On Wednesday, police arrested 28 people, and seized thousands of explosives and dynamite sticks, but fresh prison clashes were reported in Guayaquil.

Analysts say criminal gangs emboldened by lucrative links to Mexican drug cartels are using terror tactics to intimidate the authorities and civilians as the country of nearly 18 million teeters on the edge of becoming a narco-state.

Ecuador’s interior minister, Juan Zapata, said the two officers shot dead on Tuesday “lost their lives at the hands of organized crime”. Two more officers were injured in a separate attack on a police station.

“This year has been very sad and tragic for the national police, said Zapata. “With these two cases we now have 61 police heroes fallen in the line of duty.”

The latest spate of attacks is believed to have come in response to the transfer of detainees from Guayaquil’s Litoral prison, the scene of the worst prison massacre in the country’s history last year, which left at least 119 dead.

The latest bloodshed comes just months after a deadly bomb attack killed at least five and injured 17 people in Guayaquil, marking an escalation of terror tactics against civilians, and prompting a fourth state of emergency in the violence-torn city.

“In certain areas, the state has been displaced,” said Col Mario Pazmiño, the former director of Ecuador’s military intelligence, referring to parts of Guayaquil and Ecuador’s Pacific coast. “We are talking about criminal rule with this new escalation in the level of violence.

More than 400 prison inmates have been killed – many burned alive or beheaded –since February 2021 in an explosive rise in murders as rival gangs fight for control of lucrative cocaine trafficking routes to the US and Europe.

Ecuador – which sits between Colombia and Peru, the world’s two largest cocaine-producing countries – is a strategic smuggling route due to its long Pacific coastline and large shipping and fishing fleets.

Analysts say the spike in violence started when local criminal gangs began vying to work with the rival Mexican Sinaloa and Jalisco New Generation drug cartels.

During the first eight months of this year, there were 2,785 violent deaths in Ecuador, a 10-year record which has already exceeded the total number of murders in 2021, according to police figures.
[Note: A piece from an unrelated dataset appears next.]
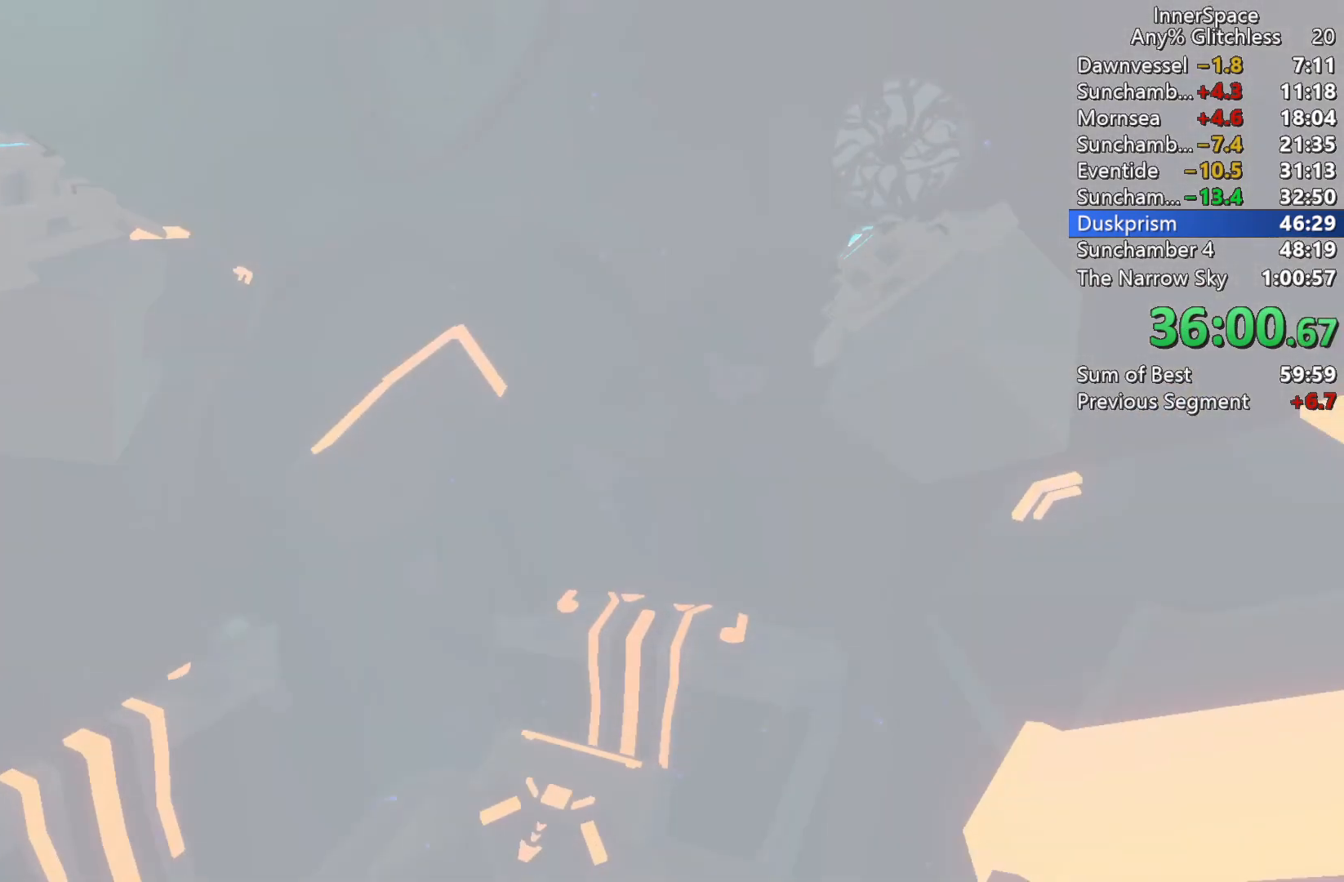
{"buttons": [], "left_stick": "center", "right_stick": "center", "events": []}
About two-thirds of those deaths were in coastal regions.

The rate nearly doubled in 2021 to 14 per 100,000 inhabitants and reached 18 per 100,000 between January and October this year.
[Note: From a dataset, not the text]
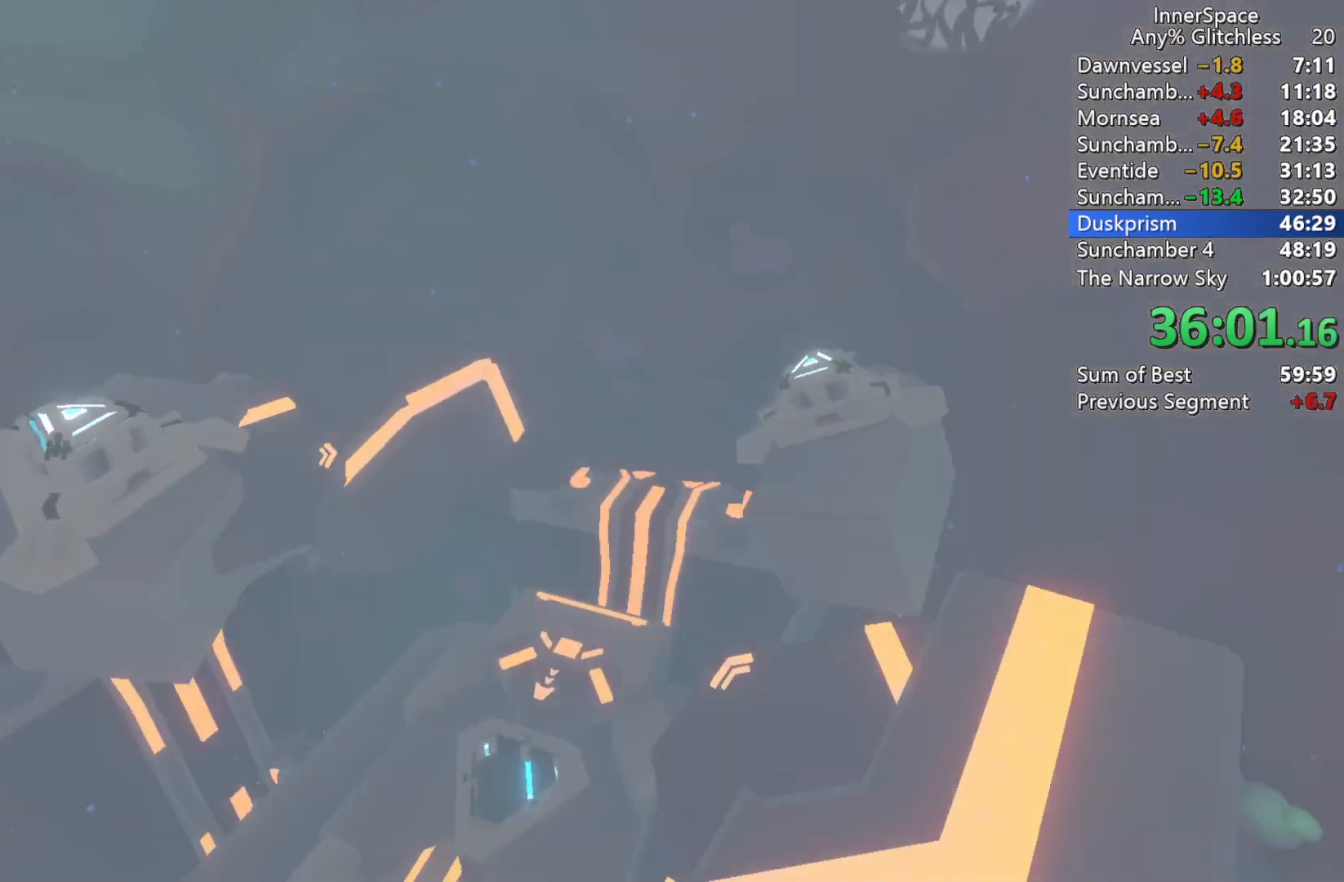
{"buttons": [], "left_stick": "center", "right_stick": "center", "events": []}
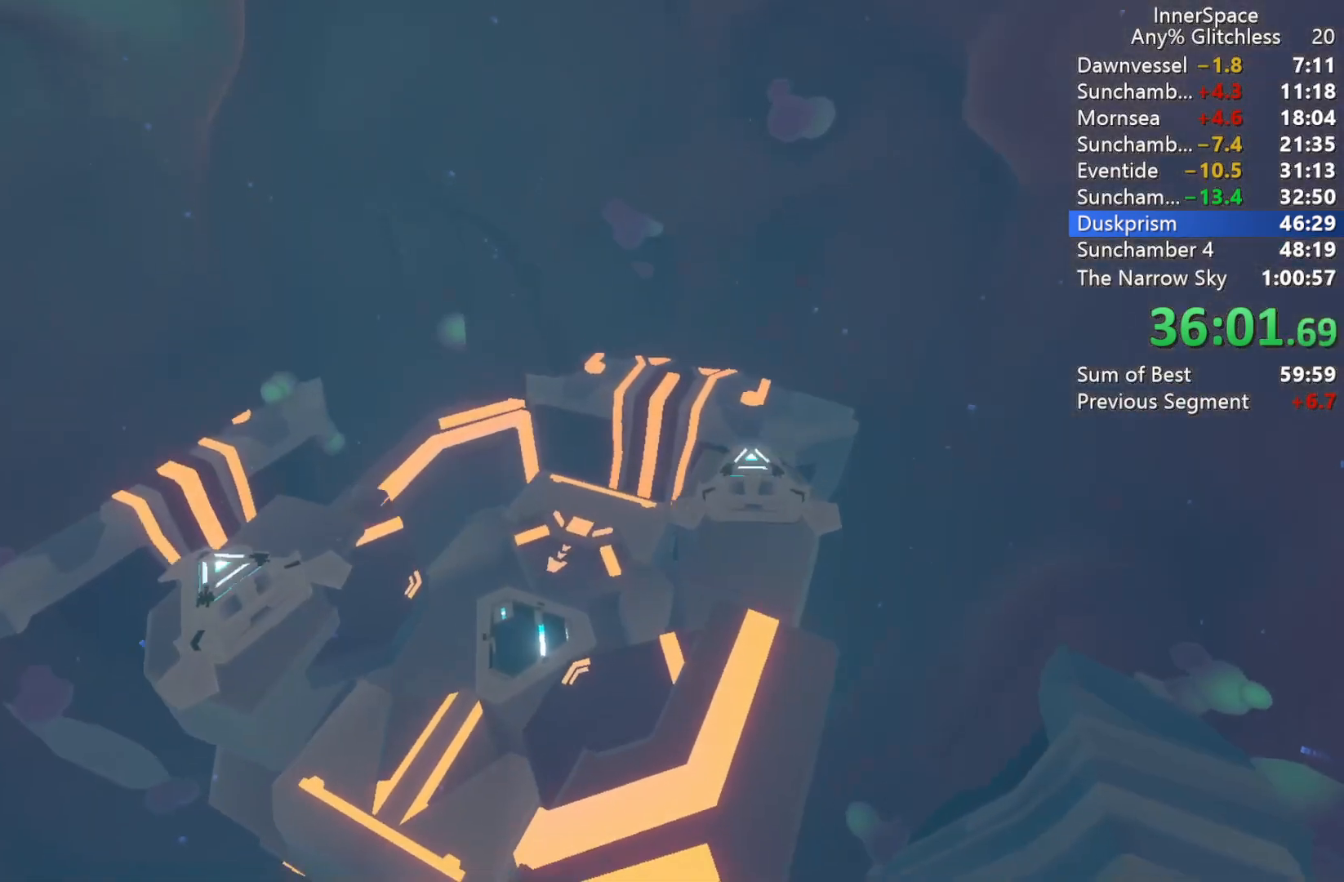
{"buttons": [], "left_stick": "center", "right_stick": "center", "events": []}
Luis, 42, a hydraulic parts dealer in Guayaquil, the coastal city which has been the focus of the violence, said he was afraid to leave his home because criminals hang out on his street corner.
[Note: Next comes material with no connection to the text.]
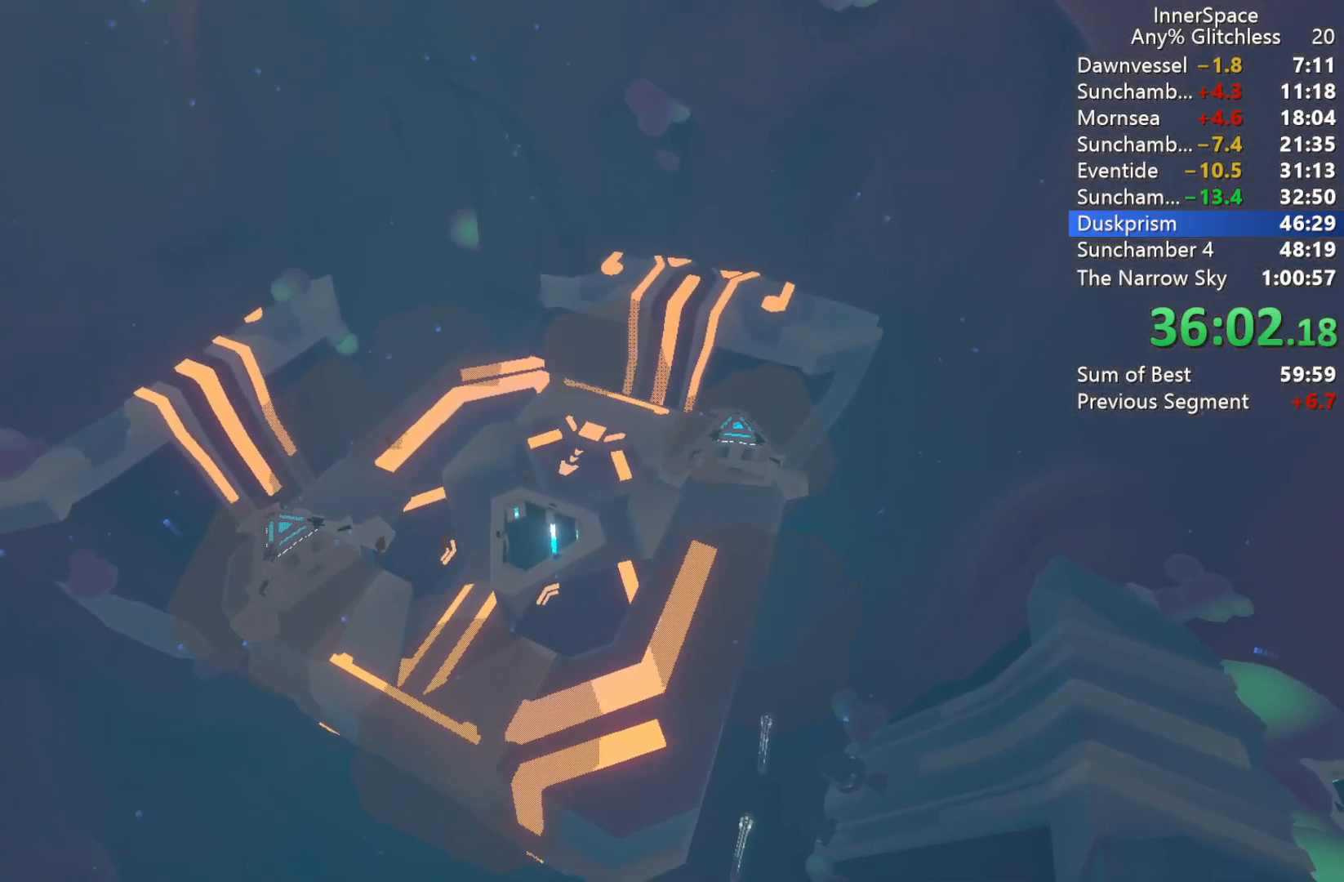
{"buttons": [], "left_stick": "center", "right_stick": "center", "events": []}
“You can’t go out of the house in the evening. It’s really tough,” he said. “Every day there are more criminals, you don’t even want to catch a taxi,” he added.

He was also suspicious of the police, believing like many Ecuadorians that the institution had been penetrated by narco-trafficking.

As for the government’s response, he responded: “It’s really lukewarm. Trying to impose a curfew, [the criminals] will just laugh in your face.”